# Locating Wood (Mini Logs)



## stevetheteacher (Jun 14, 2015)

I am having difficulty locating wood in my area. The closest Bass Pro is an hour away and there are no Academy Sports any where near me. My Home Depot only carries Brinkmann brand Hickory and Mesquite.

I would be open to ordering online if anyone can make a recommendation. What brand do you use? Thanks in advance!

Steve


----------



## brandon91 (Jun 14, 2015)

You might try looking on craigslist, search firewood for the keyword. I got my whole pickup bed full of oak and maple for $50 a few months ago.


----------



## wimpy69 (Jun 14, 2015)

What he said. You could also inquire at some of the orchards not far from you about prunings of apple, peach etc. Just ask if they been sprayed. Conte farms in Tabernacle would be the first place i'd look at.


----------



## stevetheteacher (Jun 14, 2015)

Are splits the ones that look like mini logs? I have no objection to chunks either.


----------



## zardrel (Jun 14, 2015)

you can also, search your local area for the wood, such as the forest. neighbors, and try to get a price.


----------



## wimpy69 (Jun 14, 2015)

Yes, as far as chunks go, depot usaully has cherry, pecan, apple etc. Check out lowes for both. I was in walmart today and they had a good selection of chunks. If your going strictly stick, look for logs and invest in some tools to take them down to size. As Zardrel stated above, today I felled my neighbors mulberry tree for free and he bought the beer to boot. Won't be seasoned for at least a year but thats how you start acquiring your stock pile.


----------



## stevetheteacher (Jun 14, 2015)

Chopping wood isn't for me. I need to buy.


----------



## drewed (Jun 15, 2015)

I use the brinkman brand from home depot.  I have had no problem with it.  Home depot online will ship to store for free.


----------



## danbono (Jun 15, 2015)

If  you are going to buy online, give Frutia wood a try..They have a good selection and prices aren't that bad..

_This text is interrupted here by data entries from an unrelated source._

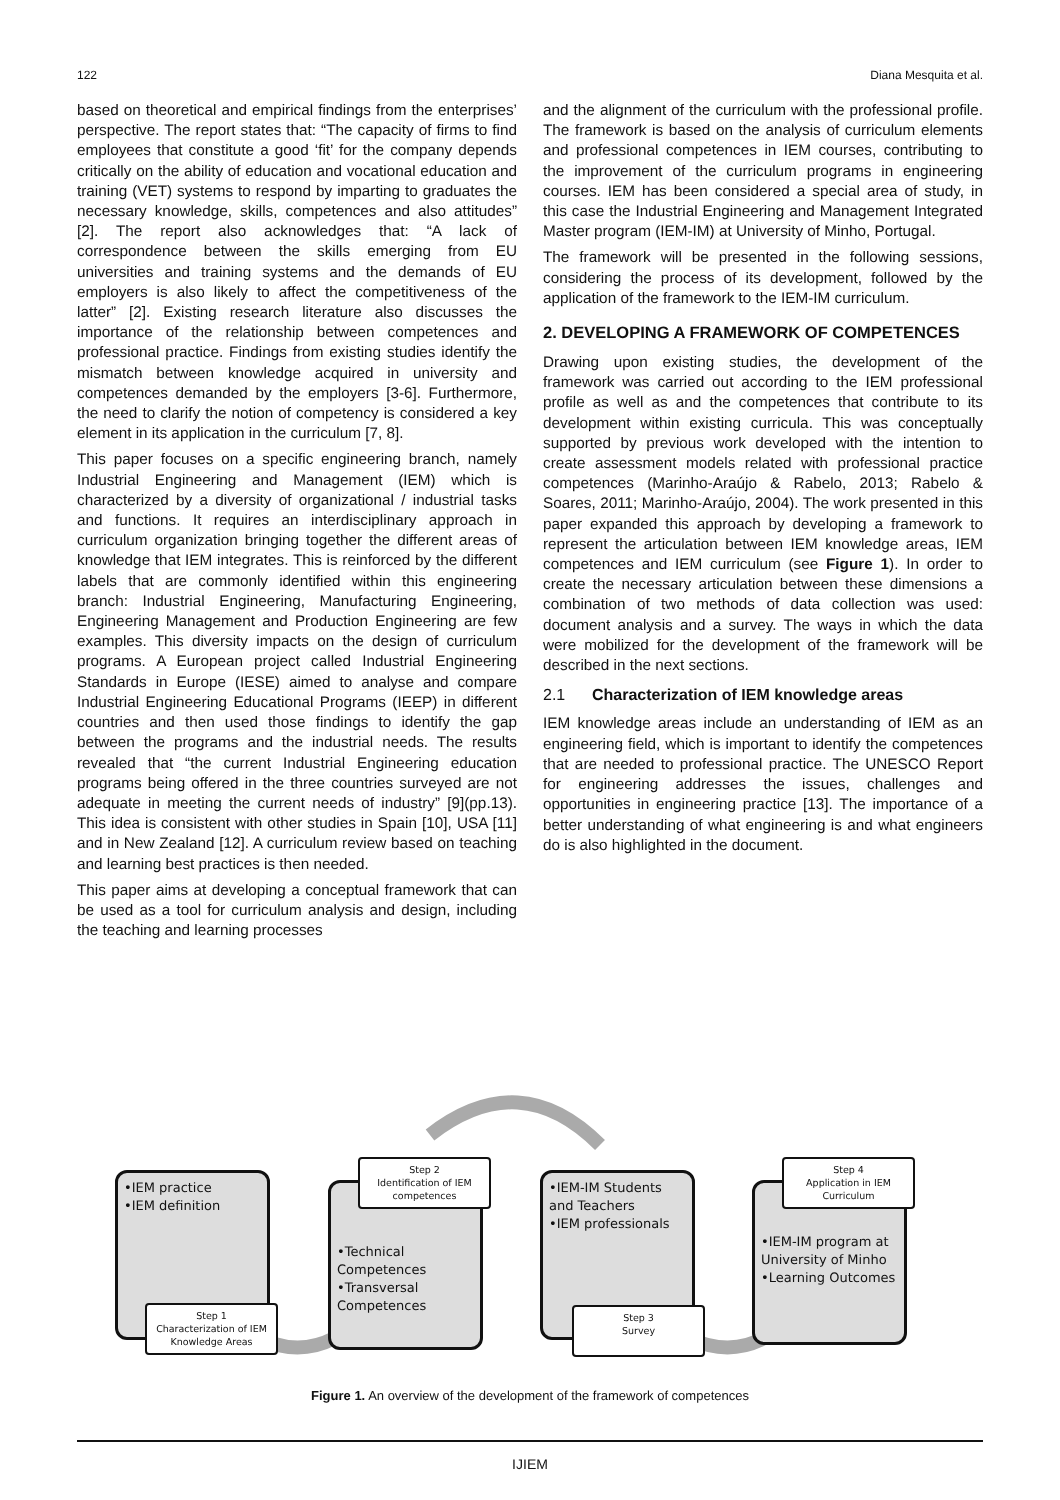122 Diana Mesquita et al.
based on theoretical and empirical findings from the enterprises’ perspective. The report states that: “The capacity of firms to find employees that constitute a good ‘fit’ for the company depends critically on the ability of education and vocational education and training (VET) systems to respond by imparting to graduates the necessary knowledge, skills, competences and also attitudes” [2]. The report also acknowledges that: “A lack of correspondence between the skills emerging from EU universities and training systems and the demands of EU employers is also likely to affect the competitiveness of the latter” [2]. Existing research literature also discusses the importance of the relationship between competences and professional practice. Findings from existing studies identify the mismatch between knowledge acquired in university and competences demanded by the employers [3-6]. Furthermore, the need to clarify the notion of competency is considered a key element in its application in the curriculum [7, 8].
This paper focuses on a specific engineering branch, namely Industrial Engineering and Management (IEM) which is characterized by a diversity of organizational / industrial tasks and functions. It requires an interdisciplinary approach in curriculum organization bringing together the different areas of knowledge that IEM integrates. This is reinforced by the different labels that are commonly identified within this engineering branch: Industrial Engineering, Manufacturing Engineering, Engineering Management and Production Engineering are few examples. This diversity impacts on the design of curriculum programs. A European project called Industrial Engineering Standards in Europe (IESE) aimed to analyse and compare Industrial Engineering Educational Programs (IEEP) in different countries and then used those findings to identify the gap between the programs and the industrial needs. The results revealed that “the current Industrial Engineering education programs being offered in the three countries surveyed are not adequate in meeting the current needs of industry” [9](pp.13). This idea is consistent with other studies in Spain [10], USA [11] and in New Zealand [12]. A curriculum review based on teaching and learning best practices is then needed.
This paper aims at developing a conceptual framework that can be used as a tool for curriculum analysis and design, including the teaching and learning processes
and the alignment of the curriculum with the professional profile. The framework is based on the analysis of curriculum elements and professional competences in IEM courses, contributing to the improvement of the curriculum programs in engineering courses. IEM has been considered a special area of study, in this case the Industrial Engineering and Management Integrated Master program (IEM-IM) at University of Minho, Portugal.
The framework will be presented in the following sessions, considering the process of its development, followed by the application of the framework to the IEM-IM curriculum.
2. DEVELOPING A FRAMEWORK OF COMPETENCES
Drawing upon existing studies, the development of the framework was carried out according to the IEM professional profile as well as and the competences that contribute to its development within existing curricula. This was conceptually supported by previous work developed with the intention to create assessment models related with professional practice competences (Marinho-Araújo & Rabelo, 2013; Rabelo & Soares, 2011; Marinho-Araújo, 2004). The work presented in this paper expanded this approach by developing a framework to represent the articulation between IEM knowledge areas, IEM competences and IEM curriculum (see Figure 1). In order to create the necessary articulation between these dimensions a combination of two methods of data collection was used: document analysis and a survey. The ways in which the data were mobilized for the development of the framework will be described in the next sections.
2.1 Characterization of IEM knowledge areas
IEM knowledge areas include an understanding of IEM as an engineering field, which is important to identify the competences that are needed to professional practice. The UNESCO Report for engineering addresses the issues, challenges and opportunities in engineering practice [13]. The importance of a better understanding of what engineering is and what engineers do is also highlighted in the document.
•IEM practice
•IEM definition
Step 1
Characterization of IEM Knowledge Areas
•Technical Competences
•Transversal Competences
Step 2
Identification of IEM competences
•IEM-IM Students and Teachers
•IEM professionals
Step 3
Survey
•IEM-IM program at University of Minho
•Learning Outcomes
Step 4
Application in IEM Curriculum
Figure 1. An overview of the development of the framework of competences
IJIEM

Other wise your probably stuck with Home Depot or Lowe's.

Dan


----------



## stevetheteacher (Jun 15, 2015)

Drewed said:


> I use the brinkman brand from home depot.  I have had no problem with it.  Home depot online will ship to store for free.


Do you have a better selection of flavors than just mesquite and hickory?


----------



## dward51 (Jun 15, 2015)

find a local tree pruning service that also splits the cuttings into firewood.  I'm sure if you call them in advance they can cut up any length or split from whatever species of wood you want (mini-logs?).  I had a co-worker who's family had an apple orchard.  Kept me in arm thick limbs every year when they pruned the trees.  I would cut them on my radial arm saw and split in half with a hatchet.  Did not really need a chain saw for those.  Another co-worker had pecan limbs that fell in storms.  Same for those.


----------



## parman (Jun 16, 2015)

Steve,

I looked this place up on line. They have cooking woods. I don't know if there in your area....

Denny Wiggers Landscaping & Garden Center

387 Paramus Road
Paramus, NJ 07652

[P] 201.444.0155
[F] 201.444.6322

I found my wood suppliers by searching for cooking wood on the net.

Good luck

Rich


----------



## danbono (Jun 16, 2015)

Steve if your close to Elizabeth you can try BBQ Smokng Woods.I have never use them, but looks like they do have a good selection of woods.

Dan


----------



## stevetheteacher (Jun 16, 2015)

Thanks, guys, but I'm in south jersey close to Philly


----------



## drewed (Jun 16, 2015)

stevetheteacher said:


> Do you have a better selection of flavors than just mesquite and hickory?


Cherry and apple.   I tend to stay with hickory and cherry.    Apple is too light


----------



## b-one (Jun 16, 2015)

DanBono said:


> If  you are going to buy online, give Frutia wood a try..They have a good selection and prices aren't that bad..
> Other wise your probably stuck with Home Depot or Lowe's.
> Dan



I've used Fruita wood before as well. I believe they offer bark free wood on request lots of choices for sure.


----------



## kapangaluc (Aug 4, 2016)

Cabelas sells Western Wood minilogs. if you buy 2 or 3 bags shipping cost should not be two bad.


----------



## paul6 (Aug 4, 2016)

Ditto on Cabelas I get apple mini logs there plus you can get apple ,  maple orange etc chunks . I have looked on Amazon but the shipping kills you !!


----------